• EXERCISE OBJECTIVE
A word-for-word copy of the data is what's wanted; pictures stay out of it.

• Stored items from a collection
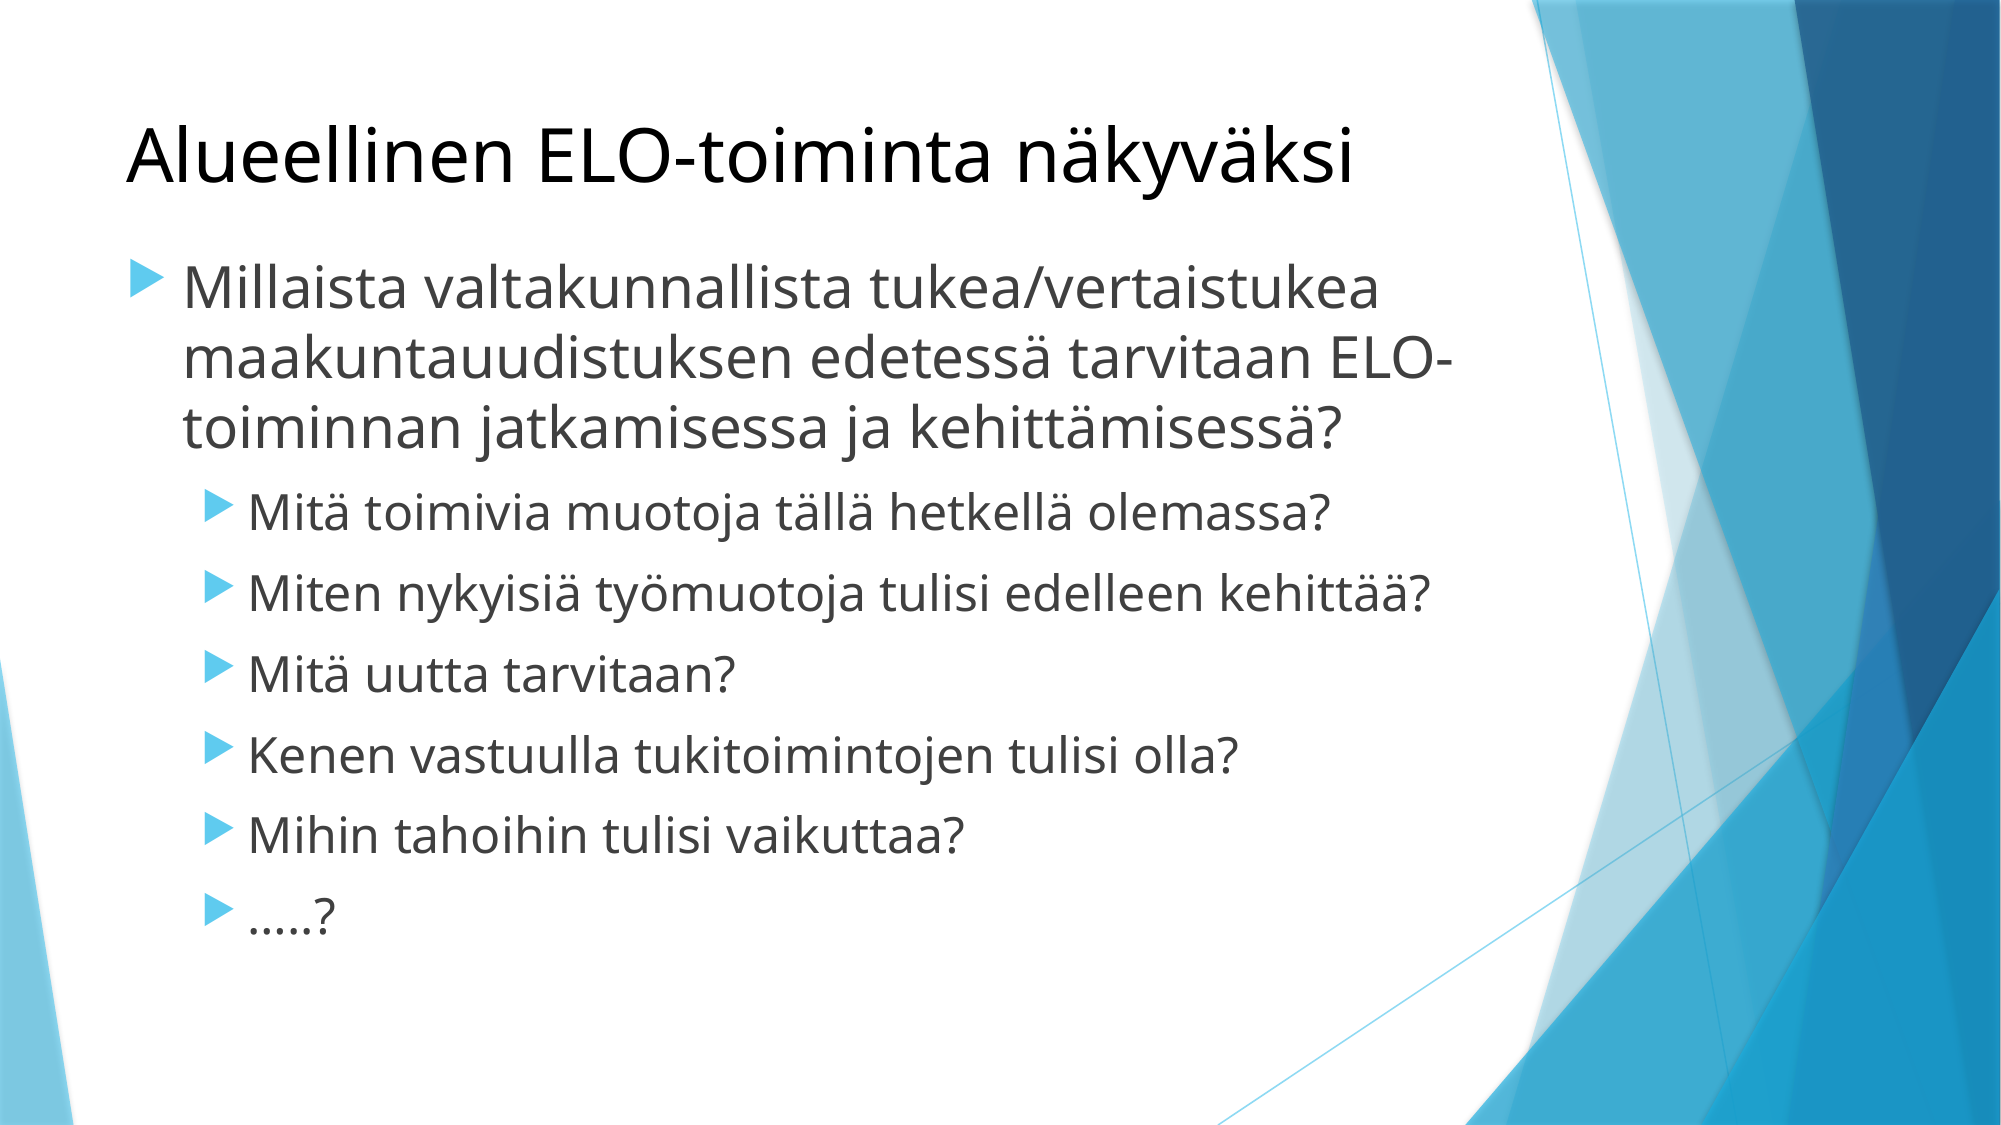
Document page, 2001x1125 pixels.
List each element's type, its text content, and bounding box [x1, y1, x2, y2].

title Alueellinen ELO-toiminta näkyväksi [111, 99, 1522, 242]
list Millaista valtakunnallista tukea/vertaistukea maakuntauudistuksen edetessä tarvitaan ELO-toiminnan jatkamisessa ja kehittämisessä? Mitä toimivia muotoja tällä hetkellä olemassa? Miten nykyisiä työmuotoja tulisi edelleen kehittää? Mitä uutta tarvitaan? Kenen vastuulla tukitoimintojen tulisi olla? Mihin tahoihin tulisi vaikuttaa? …..? [111, 242, 1522, 879]
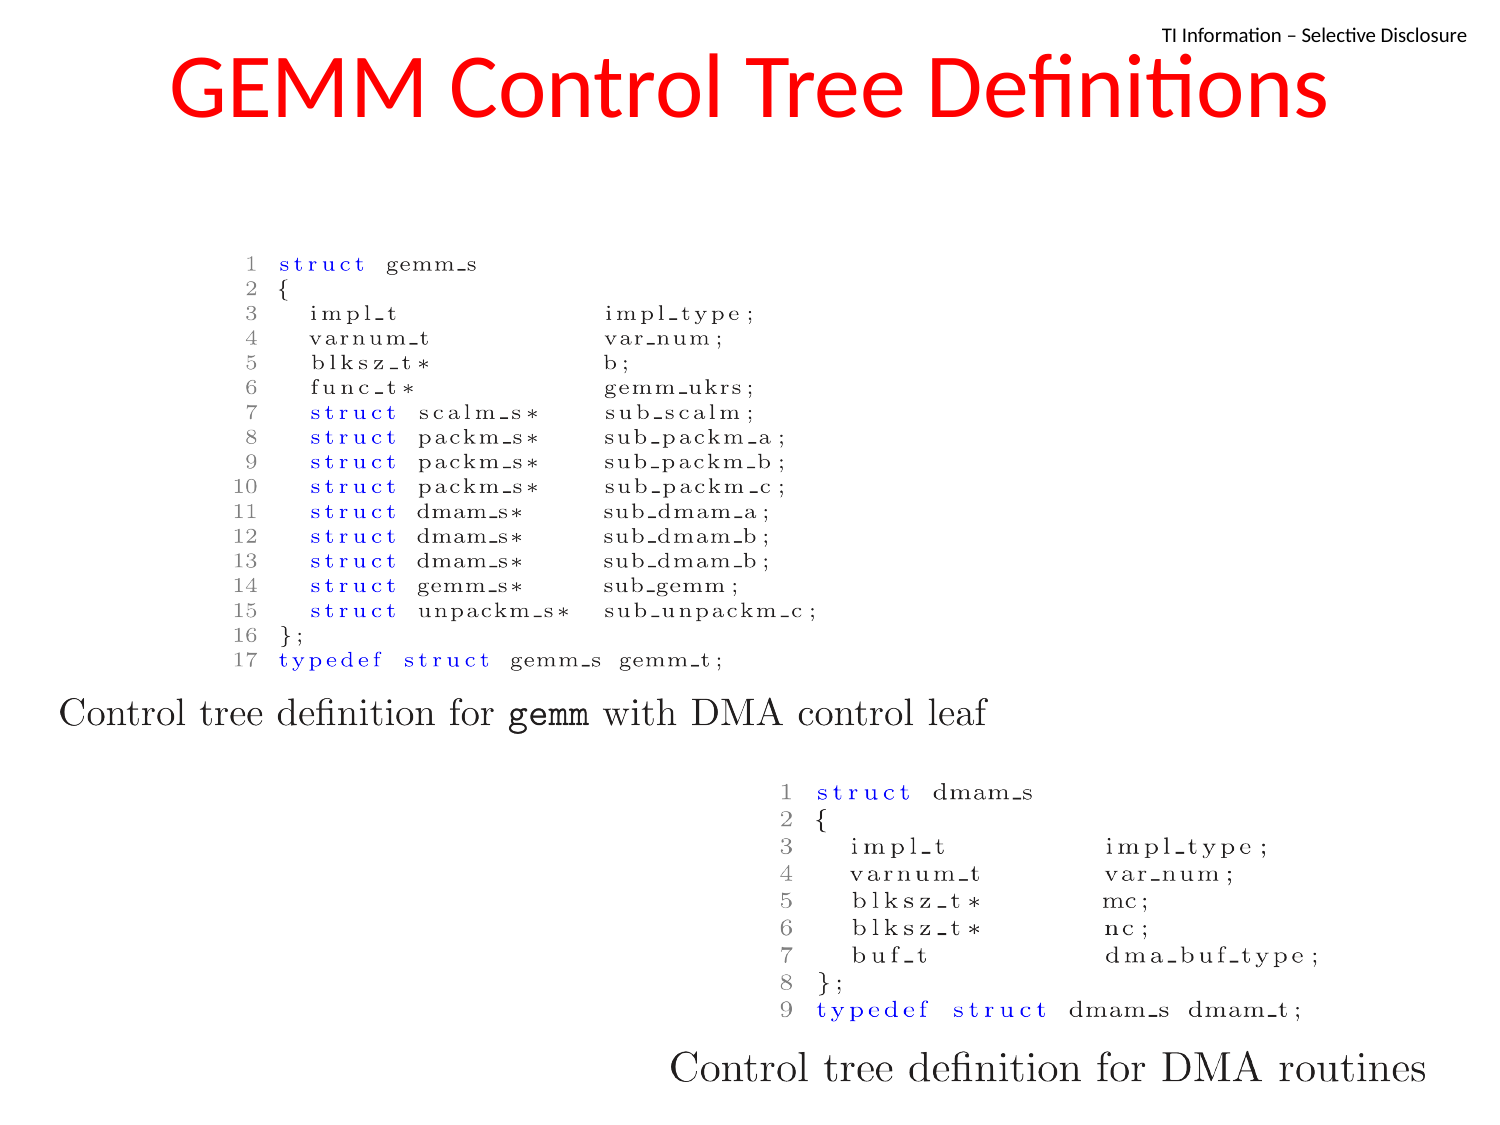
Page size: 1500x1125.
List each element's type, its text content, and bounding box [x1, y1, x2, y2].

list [671, 783, 1426, 1082]
picture [60, 255, 988, 734]
text_box GEMM Control Tree Definitions [0, 4, 1500, 157]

• SOLVED PROBLEM
Document page, 2001x1125 pixels.
List each element's type, its text content, and bounding box [x1, y1, x2, y2].

title Alueellinen ELO-toiminta näkyväksi [111, 99, 1522, 242]
list Millaista valtakunnallista tukea/vertaistukea maakuntauudistuksen edetessä tarvitaan ELO-toiminnan jatkamisessa ja kehittämisessä? Mitä toimivia muotoja tällä hetkellä olemassa? Miten nykyisiä työmuotoja tulisi edelleen kehittää? Mitä uutta tarvitaan? Kenen vastuulla tukitoimintojen tulisi olla? Mihin tahoihin tulisi vaikuttaa? …..? [111, 242, 1522, 879]
Page size: 1500x1125.
List each element's type, its text content, and bounding box [x1, y1, x2, y2].

list [671, 783, 1426, 1082]
picture [60, 255, 988, 734]
text_box GEMM Control Tree Definitions [0, 4, 1500, 157]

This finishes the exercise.